On her way to New York in search of a job, the Stanford graduate concluded her momentous summer by stopping in Tulsa, Oklahoma, to compete in the U.S. Women's Amateur at Southern Hills Country Club. She played marvelously, but couldn't overcome the great Babe Dedrikson Zaharias, who defeated B.J. in the second round en route to winning the title.
Marriage and a Move to the East Coast
In June 1947, at Hayden Lake Country Club in Idaho, B.J. married John Hulteng. The new couple left the Northwest and moved to Rhode Island, where John had accepted a position as an editorial writer for a major newspaper. B.J. barely missed a beat in her new environs, taking her wonderful golf game to the East Coast. In 1948 B.J. won the first of her six Rhode Island Women's Amateur Championships.
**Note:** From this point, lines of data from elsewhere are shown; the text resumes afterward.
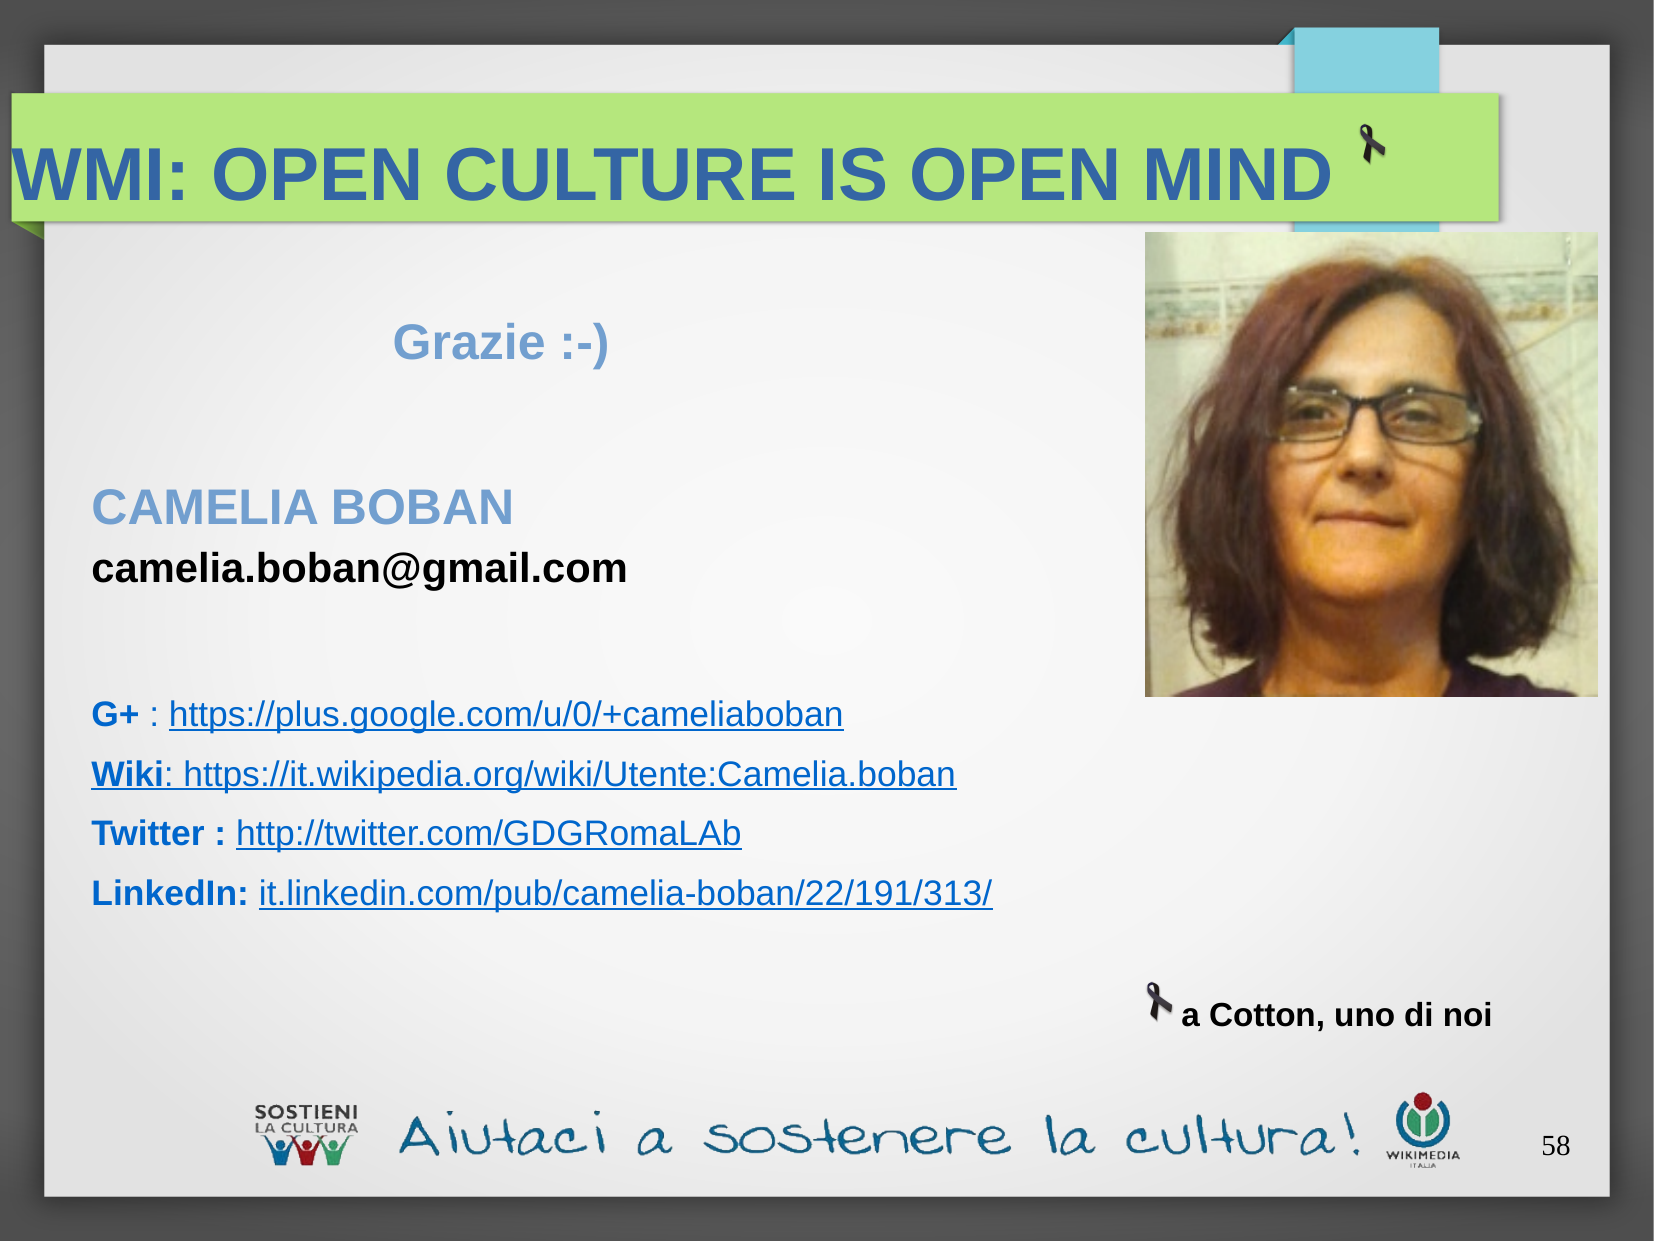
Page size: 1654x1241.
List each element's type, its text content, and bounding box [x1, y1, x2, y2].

title WMI: OPEN CULTURE IS OPEN MIND [11, 17, 1642, 249]
text_box a Cotton, uno di noi [1122, 988, 1553, 1063]
text_box CAMELIA BOBAN camelia.boban@gmail.com G+ : https://plus.google.com/u/0/+cameliaboban Wiki: https://it.wikipedia.org/wiki/Utente:Camelia.boban Twitter : http://twitter.com/GDGRomaLAb LinkedIn: it.linkedin.com/pub/camelia-boban/22/191/313/ [76, 360, 1565, 1075]
picture [0, 0, 1654, 1241]
text_box Grazie :-) [377, 307, 831, 379]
In 1955 the Hultengs returned to the Northwest. Two years later, B.J. made what she considered her "last serious attempt to win another PNGA Women's Amateur Championship." It was played at her home course, Hayden Lake Country Club. After sharing medalist honors with clubmate Connie Oldershaw, B.J. advanced to the semifinals, where eventual champion Carol Jo Kabler defeated her by a slim 1-up margin.
A champion in every sense of the word, B.J. is one of a long list of outstanding women amateurs who call the Northwest "home." She served as a devoted volunteer for the PNGA in course rating and championship administration roles and, since 1990, volunteered as a PNGA Club Representative from Hayden Lake Country Club.
In recognition for her service as a volunteer and her myriad accomplishments in the sport, Betty Jean (Rucker) Hulteng was inducted into the Pacific Northwest Golf Hall of Fame in 1995.